Work order 1: Copy the passage about the hockey league word for word, starting at "In the Summer" and ending at "the Frontier Division.".

Text for analysis:
★ ★ ★ ★ ★
The America West Hockey League (AWHL) was a Tier II Junior A ice hockey league. The AWHL was formed in 1992 to offer junior ice hockey to the Rocky Mountain region of USA Hockey. It originally was called the American Frontier Hockey League (AFHL), and the name change to AWHL came in 1998. The AWHL merged with the North American Hockey League in 2003 and after the merger, the NAHL name was kept.

In the Summer of 2011, a new league called the American West Hockey League was formed in the same region as the former AWHL operating as a Tier III league. The new AWHL featured 6 teams, including the former AWHL teams Billings Bulls, Bozeman Icedogs, Great Falls Americans, and Helena Bighorns. The new AWHL would later be merged into the North American 3 Hockey League as the Frontier Division.
★ ★ ★ ★ ★
Record set:
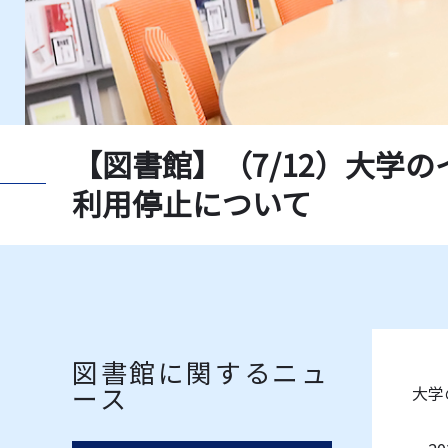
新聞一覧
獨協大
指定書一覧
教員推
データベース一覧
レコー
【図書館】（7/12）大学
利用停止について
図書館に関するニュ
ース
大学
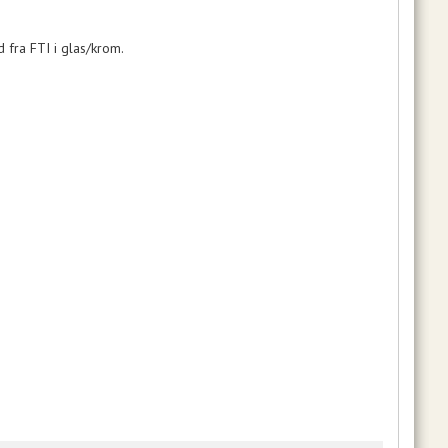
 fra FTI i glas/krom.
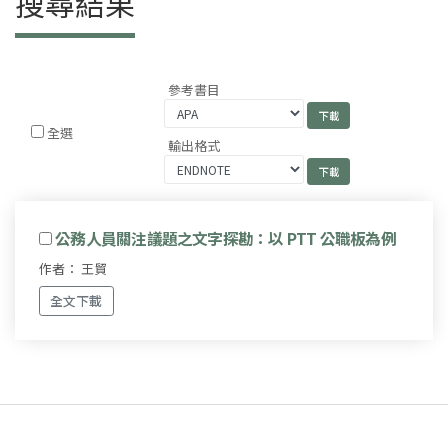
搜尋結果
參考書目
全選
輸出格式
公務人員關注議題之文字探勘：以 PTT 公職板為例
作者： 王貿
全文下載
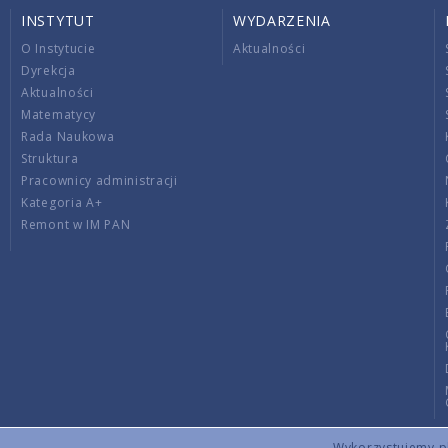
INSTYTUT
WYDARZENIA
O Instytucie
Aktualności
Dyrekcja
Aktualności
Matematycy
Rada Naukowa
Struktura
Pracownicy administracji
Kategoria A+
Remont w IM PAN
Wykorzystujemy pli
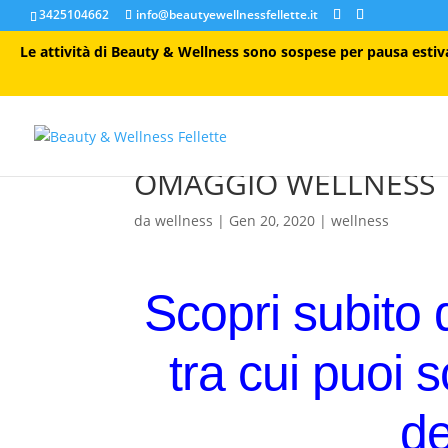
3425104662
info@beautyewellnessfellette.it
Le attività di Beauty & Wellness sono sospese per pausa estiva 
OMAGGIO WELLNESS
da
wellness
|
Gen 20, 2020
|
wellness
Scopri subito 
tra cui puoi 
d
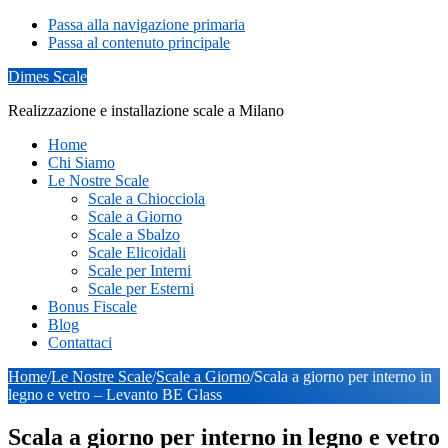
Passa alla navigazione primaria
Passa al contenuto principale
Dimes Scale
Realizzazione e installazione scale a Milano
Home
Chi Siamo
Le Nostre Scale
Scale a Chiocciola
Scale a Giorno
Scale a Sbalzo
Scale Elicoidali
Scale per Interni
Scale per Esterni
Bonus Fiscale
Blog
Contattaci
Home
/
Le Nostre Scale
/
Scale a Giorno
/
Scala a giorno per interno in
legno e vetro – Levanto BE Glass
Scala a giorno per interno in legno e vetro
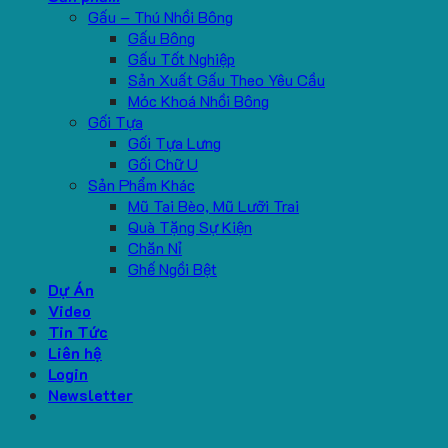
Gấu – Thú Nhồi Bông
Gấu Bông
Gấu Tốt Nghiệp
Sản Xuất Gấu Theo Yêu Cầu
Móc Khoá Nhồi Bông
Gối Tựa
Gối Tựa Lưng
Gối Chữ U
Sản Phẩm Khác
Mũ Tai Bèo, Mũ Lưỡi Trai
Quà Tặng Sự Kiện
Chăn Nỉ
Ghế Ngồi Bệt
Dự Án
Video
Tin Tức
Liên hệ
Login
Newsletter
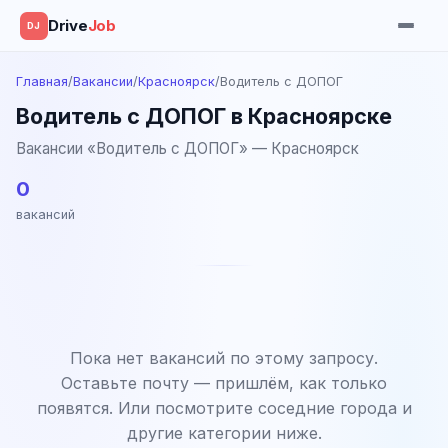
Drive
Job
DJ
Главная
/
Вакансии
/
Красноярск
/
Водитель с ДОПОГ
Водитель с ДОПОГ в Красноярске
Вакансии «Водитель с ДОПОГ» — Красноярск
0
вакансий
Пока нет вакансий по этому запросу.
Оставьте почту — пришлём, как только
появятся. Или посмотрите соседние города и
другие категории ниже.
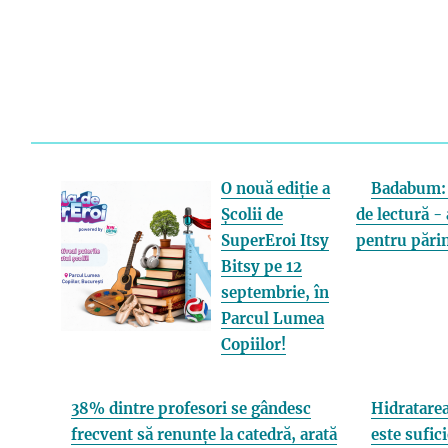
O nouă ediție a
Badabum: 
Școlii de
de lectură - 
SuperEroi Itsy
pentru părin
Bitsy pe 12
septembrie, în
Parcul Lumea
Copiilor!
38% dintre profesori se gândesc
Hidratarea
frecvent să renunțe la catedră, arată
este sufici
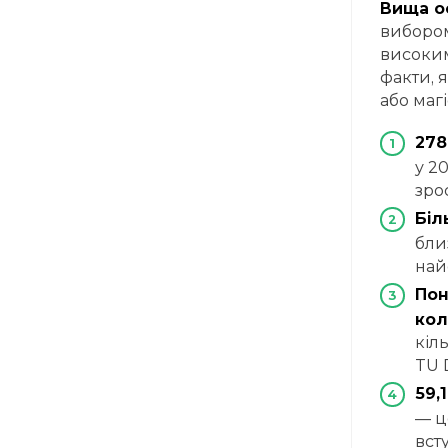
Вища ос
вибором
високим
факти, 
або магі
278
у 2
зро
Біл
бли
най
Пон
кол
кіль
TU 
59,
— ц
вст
★ ★ ★ ★ ★
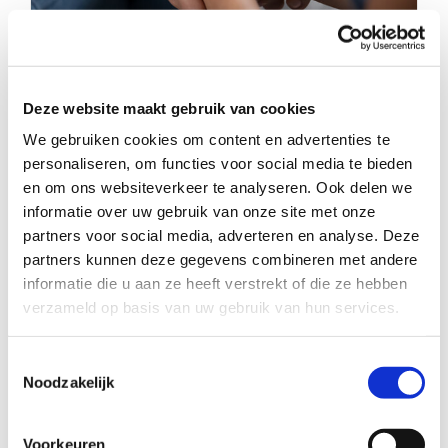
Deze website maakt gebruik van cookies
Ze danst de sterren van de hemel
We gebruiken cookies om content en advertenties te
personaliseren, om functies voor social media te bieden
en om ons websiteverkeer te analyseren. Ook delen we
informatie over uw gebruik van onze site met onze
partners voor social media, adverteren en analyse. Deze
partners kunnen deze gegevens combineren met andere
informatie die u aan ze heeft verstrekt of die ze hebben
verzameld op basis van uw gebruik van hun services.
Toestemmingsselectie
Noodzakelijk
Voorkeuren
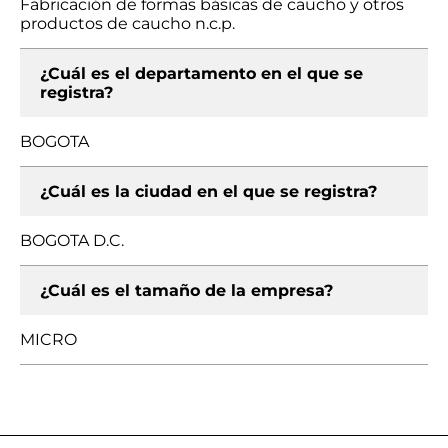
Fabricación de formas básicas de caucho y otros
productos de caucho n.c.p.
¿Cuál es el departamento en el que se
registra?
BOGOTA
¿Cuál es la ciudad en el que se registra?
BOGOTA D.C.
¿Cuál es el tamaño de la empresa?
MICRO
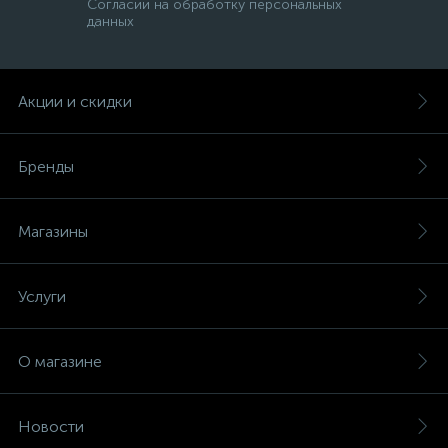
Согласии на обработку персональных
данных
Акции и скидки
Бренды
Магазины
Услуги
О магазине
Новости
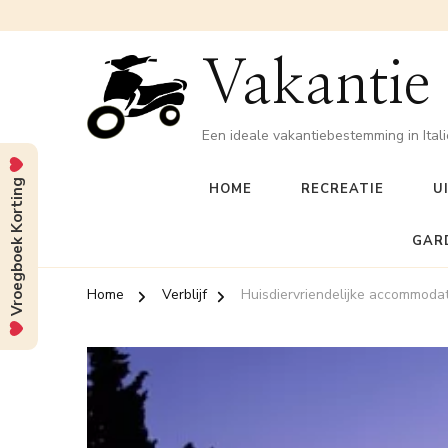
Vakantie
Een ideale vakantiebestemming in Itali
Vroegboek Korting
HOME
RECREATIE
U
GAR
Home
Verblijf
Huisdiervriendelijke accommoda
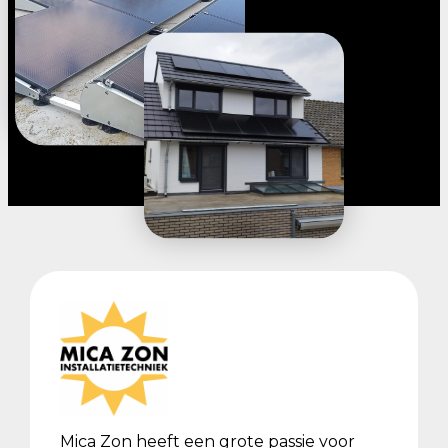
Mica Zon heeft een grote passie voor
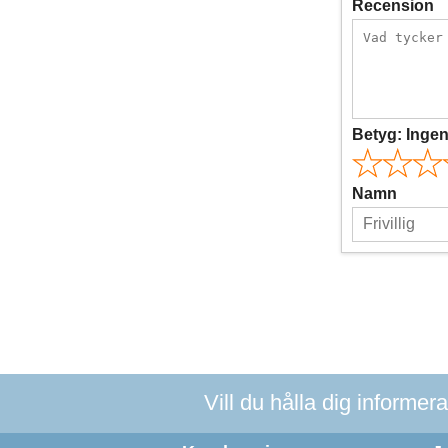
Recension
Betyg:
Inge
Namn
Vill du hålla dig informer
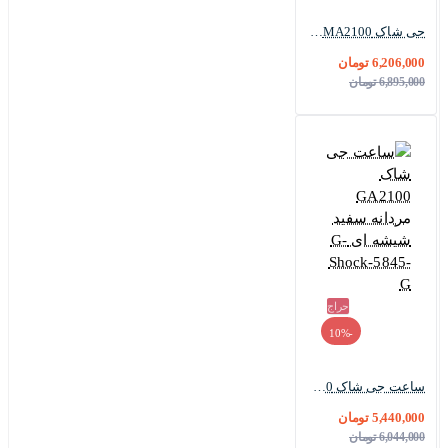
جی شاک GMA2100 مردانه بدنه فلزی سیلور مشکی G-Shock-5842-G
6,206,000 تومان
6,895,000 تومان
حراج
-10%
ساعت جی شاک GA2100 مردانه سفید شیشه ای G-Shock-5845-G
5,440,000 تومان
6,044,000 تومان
★ ★ ★ ★ ★
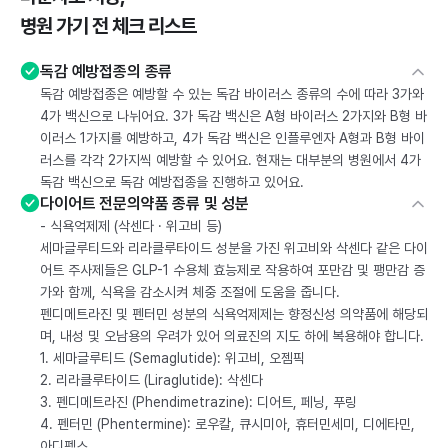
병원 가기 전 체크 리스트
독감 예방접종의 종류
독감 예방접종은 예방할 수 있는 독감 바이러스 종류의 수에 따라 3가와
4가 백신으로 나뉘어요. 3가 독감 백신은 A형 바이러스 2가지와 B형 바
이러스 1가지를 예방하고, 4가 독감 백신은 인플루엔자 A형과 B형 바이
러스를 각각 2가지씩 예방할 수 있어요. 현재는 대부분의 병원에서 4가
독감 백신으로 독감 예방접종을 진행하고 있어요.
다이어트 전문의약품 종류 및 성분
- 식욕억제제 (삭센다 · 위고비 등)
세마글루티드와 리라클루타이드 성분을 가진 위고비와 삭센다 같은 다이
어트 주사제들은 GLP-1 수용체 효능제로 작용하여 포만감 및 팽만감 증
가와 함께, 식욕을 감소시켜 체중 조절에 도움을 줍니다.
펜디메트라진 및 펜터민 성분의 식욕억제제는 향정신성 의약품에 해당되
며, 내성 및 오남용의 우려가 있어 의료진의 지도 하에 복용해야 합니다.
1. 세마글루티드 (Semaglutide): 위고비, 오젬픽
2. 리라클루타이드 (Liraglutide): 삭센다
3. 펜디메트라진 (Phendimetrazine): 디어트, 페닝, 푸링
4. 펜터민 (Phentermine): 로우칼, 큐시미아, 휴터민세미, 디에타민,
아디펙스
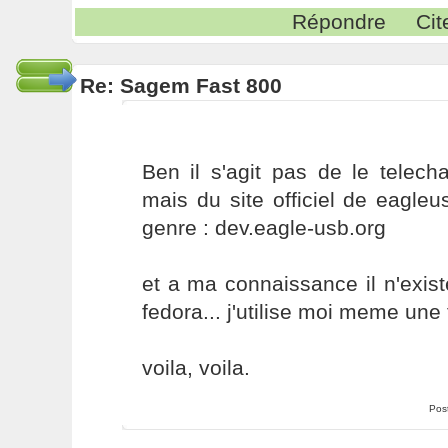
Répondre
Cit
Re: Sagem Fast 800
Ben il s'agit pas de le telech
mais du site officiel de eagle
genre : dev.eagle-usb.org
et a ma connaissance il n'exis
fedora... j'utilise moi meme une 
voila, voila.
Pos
★ ★ ★ ★ ★
Work order 2: From the listing, repeat word for word the lines starting at the line with "Mica Zon heeft een grote passie voor" and ending at the line with "Vill du hålla dig informer", but leave out the picture markers.

Reply 1:
In the Summer of 2011, a new league called the American West Hockey League was formed in the same region as the former AWHL operating as a Tier III league. The new AWHL featured 6 teams, including the former AWHL teams Billings Bulls, Bozeman Icedogs, Great Falls Americans, and Helena Bighorns. The new AWHL would later be merged into the North American 3 Hockey League as the Frontier Division.

Reply 2:
Mica Zon heeft een grote passie voor
Recension
Betyg:
Inge
Namn
Vill du hålla dig informer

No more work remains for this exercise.